Overview
- Locale: Bern, Solothurn, Switzerland

Technical
- Number of tracks: 1
- Track gauge: 1,435 mm (4 ft 8+1⁄2 in) standard gauge
- Electrification: 15 kV/16.7 Hz AC overhead catenary

= Solothurn–Wanzwil railway =

Swiss higher-speed railway line

The Solothurn–Wanzwil railway was opened on 12 December 2004 to connect with the Mattstetten–Rothrist new line (high-speed line) as part of a package of railways forming Rail 2000.

The built route mostly uses the route of the Solothurn–Herzogenbuchsee railway, which was closed in 1992.

The Solothurn–Wanzwil section is single-track and, together with the Mattstetten–Rothrist line, was the first line in Switzerland to use the European Train Control System in regular operation.

The maximum speed from Solothurn to Subingen is 140 km/h and from there it is 200 km/h. The turnout at the transition to double-track can also be run at 200 km/h.

The line is mainly used by the ICN services on the –/ route, which pass through without stopping between Olten and Solothurn.

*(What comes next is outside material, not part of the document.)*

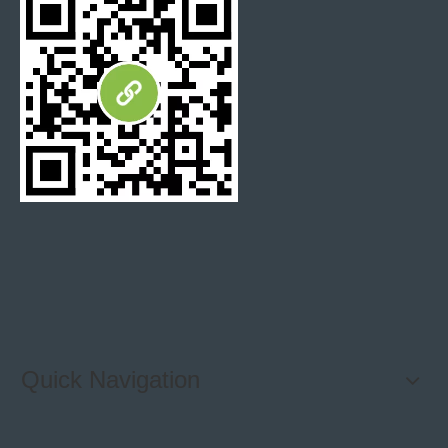
Speed tiles home depot
smart stone tiles
Quick Navigation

Additional colour light signalling was planned as a response to concerns that the ETCS system would not be ready for operation for the opening of the line (on 12 December 2004). Two conditions in the planning approval of the department of transport required that this fallback would be removed at the latest ten years after the start of operations. Additional work to optimise operations were planned as part of demolition work planned for late 2013 and early 2014, which were to cost CHF 7.4 million.